**Given passage**
######

I Don’t Have To Say I Like Him

I Don’t Have To Say I Like Him
Reviewer: Cuchulainn
Rate this Review
Rate this Reviewer
Rate this Book
You Don't Have To Say You Love Me:
1181 Kb / 320 pages
June 30, 2013
ISBN 10:
ISBN 13:

Sideways insight into one of the most exciting cultural periods Britain has ever seen, from manager SImon Napier-Bell.

Simon Napier-Bell is a dick. No, let me take that back. He might have changed. But the man that inhabits the pages of the 196-page second edition of You Don’t Have To Say You Love Me [since reissued and expanded to 256 pages (or 320, as Amazon UK has it listed), presumably by some combination of additional anecdotes and a larger typeface] is a wanker of Olympian dimension.

You might well be asking yourself who this Napier-Bell fellow is and why he inspires such rancor. Fair play; he’s best known as the manager of the Yardbirds and Marc Bolan, as well as being the co-composer of the Dusty Springfield hit that gave the book its title.

######

**Supplied information**
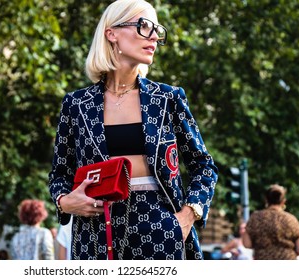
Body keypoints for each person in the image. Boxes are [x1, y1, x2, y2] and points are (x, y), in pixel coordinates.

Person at [48, 0, 218, 260]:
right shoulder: (76, 104)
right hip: (95, 231)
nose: (153, 36)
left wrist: (187, 216)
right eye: (143, 26)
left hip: (160, 228)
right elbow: (60, 173)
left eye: (157, 29)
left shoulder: (167, 98)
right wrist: (64, 201)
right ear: (111, 33)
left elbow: (204, 165)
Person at [243, 184, 299, 260]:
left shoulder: (255, 218)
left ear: (266, 199)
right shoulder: (291, 219)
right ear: (283, 201)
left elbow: (247, 244)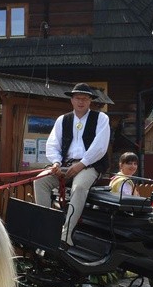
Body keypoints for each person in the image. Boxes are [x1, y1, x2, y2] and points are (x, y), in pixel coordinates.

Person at [33, 82, 111, 247]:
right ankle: (46, 229)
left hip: (90, 165)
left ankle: (66, 234)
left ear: (90, 101)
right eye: (77, 98)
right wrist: (55, 162)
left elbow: (100, 147)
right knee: (40, 180)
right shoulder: (63, 120)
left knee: (80, 187)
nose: (81, 101)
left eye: (85, 98)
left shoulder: (101, 118)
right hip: (65, 164)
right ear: (72, 100)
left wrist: (82, 164)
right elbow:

######

**Activity 1**
Reproduce the passage of the book review starting at "Sideways insight into" and ending at "book its title.".
**Activity 2**
Carry on the book review from the point at which it stops.
The rows are not required for this work.

**Task result 1**
Sideways insight into one of the most exciting cultural periods Britain has ever seen, from manager SImon Napier-Bell.

Simon Napier-Bell is a dick. No, let me take that back. He might have changed. But the man that inhabits the pages of the 196-page second edition of You Don’t Have To Say You Love Me [since reissued and expanded to 256 pages (or 320, as Amazon UK has it listed), presumably by some combination of additional anecdotes and a larger typeface] is a wanker of Olympian dimension.

You might well be asking yourself who this Napier-Bell fellow is and why he inspires such rancor. Fair play; he’s best known as the manager of the Yardbirds and Marc Bolan, as well as being the co-composer of the Dusty Springfield hit that gave the book its title.

**Task result 2**
It might well have been that the Swinging Sixties in Swinging London were as positively swinging as swinging Napier-Bell claims that they were. I wasn’t there. But through the lens of history, his Austin-Powers-yeah-baby-anecdotes come across pretty much like the romanticized reminiscences of a slacker who accidentally snagged a seat on the gravy train and was desperate to keep his place. As he says himself in the foreword to the second edition, written from the comfortable remove of Paris and a couple of decades:

"Most of [the record business’] money gets divided up and given out in the correct manner. But anywhere you find big money, you also find big crooks. Thieves, thugs, con-men, swindlers, embezzlers and even murderers. But most of all, in the music business you find large numbers of happy-go-lucky hustlers, hopeful of making an easy living. For despite all the changes since the sixties, the music business is still the ‘go-to-bed-late, get-up-late, don’t-give-a-fuck, do-as-you-please-and-still-make-a-fortune’ business."

This particular “happy-go-lucky hustler,” over the course of the book (actually more a vaguely chronological string of loosely-connected incidents), cheats musicians and promoters and record companies out of a massive amount of money, incites a riot or two (fortunately without significant injury or loss of life), lies to anyone within the sound of his voice, and gleefully shifts blame whenever things go — as they inevitably do, considering his haphazard conduct — from sugar to shit. And that’s just the stuff he admits to having done.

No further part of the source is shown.